Research Day
EXPECT THE UNEXPECTED? AN UNUSUAL CASE OF SPONTANEOUS DISTAL ESOPHAGEAL PERFORATION
Document Type
Abstract
Date
2021
Abstract
Introduction: Effort rupture of the esophagus, known as Boerhaave syndrome, is the spontaneous perforation of the esophagus following due to a pressure gradient between the esophagus and thorax. Often associated with severe straining or vomiting, these perforations are transmural and involve all layers of the esophageal wall. Spontaneous perforation is rare, comprising only 15% of cases.

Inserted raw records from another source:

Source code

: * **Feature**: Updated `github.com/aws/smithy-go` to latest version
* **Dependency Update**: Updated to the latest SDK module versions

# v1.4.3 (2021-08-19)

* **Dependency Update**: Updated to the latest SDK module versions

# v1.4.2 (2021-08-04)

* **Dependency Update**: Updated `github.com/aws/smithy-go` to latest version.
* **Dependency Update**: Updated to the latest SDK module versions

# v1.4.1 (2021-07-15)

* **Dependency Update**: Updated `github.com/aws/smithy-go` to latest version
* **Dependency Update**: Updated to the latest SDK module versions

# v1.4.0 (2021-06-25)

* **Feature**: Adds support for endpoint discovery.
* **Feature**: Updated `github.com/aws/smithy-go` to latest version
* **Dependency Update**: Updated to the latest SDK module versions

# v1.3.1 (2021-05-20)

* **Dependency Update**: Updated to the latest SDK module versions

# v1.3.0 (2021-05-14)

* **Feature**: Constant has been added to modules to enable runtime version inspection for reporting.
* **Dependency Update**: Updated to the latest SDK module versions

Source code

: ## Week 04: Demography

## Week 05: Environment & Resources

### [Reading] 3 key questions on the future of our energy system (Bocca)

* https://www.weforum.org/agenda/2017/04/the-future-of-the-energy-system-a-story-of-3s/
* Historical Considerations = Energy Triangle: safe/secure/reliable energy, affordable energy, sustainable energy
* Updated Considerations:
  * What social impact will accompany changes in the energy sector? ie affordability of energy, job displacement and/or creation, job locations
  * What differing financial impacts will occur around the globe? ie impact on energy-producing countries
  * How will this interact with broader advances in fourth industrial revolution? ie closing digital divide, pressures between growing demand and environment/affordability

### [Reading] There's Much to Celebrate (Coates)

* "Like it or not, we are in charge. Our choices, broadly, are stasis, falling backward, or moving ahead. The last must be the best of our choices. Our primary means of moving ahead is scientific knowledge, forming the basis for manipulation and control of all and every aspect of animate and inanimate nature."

Case: A 45 year-old former basketball player presents with hemoptysis, diaphoresis, and sharp epigastric abdominal pain in the setting of a lodged food bolus. CT scan showed paraesophageal air and pneumomediastinum, and a gastrographin study confirmed diagnosis of a distal esophageal perforation. Cardiothoracic surgery was consulted, and they recommended non-operative management due to the location of this spontaneous perforation. He remained stable and improved with strict medical management and total parenteral nutrition through a PICC line. During the morning of his planned discharge, he experienced new arm pain, which was discovered to be from multiple catheter-associated DVTs. Orchestration with the Cardiothoracic Surgery, Vascular Surgery, and Nutrition teams took place to formulate a plan in the context of his upper GI bleed, iatrogenic hypercoagulability, and large body habitus. He began anticoagulation, stopped antibiotics, and was discharged home with TPN through a tunneled catheter and close outpatient follow-up.
Discussion: Spontaneous Boerhaave syndrome is rare, but the series of events that ensued for our patient seemed even more unlikely. This case shed light on the importance of teamwork in the setting of serial changes and potentially conflicting recommendations, and also that physicians must always remember to expect the unexpected.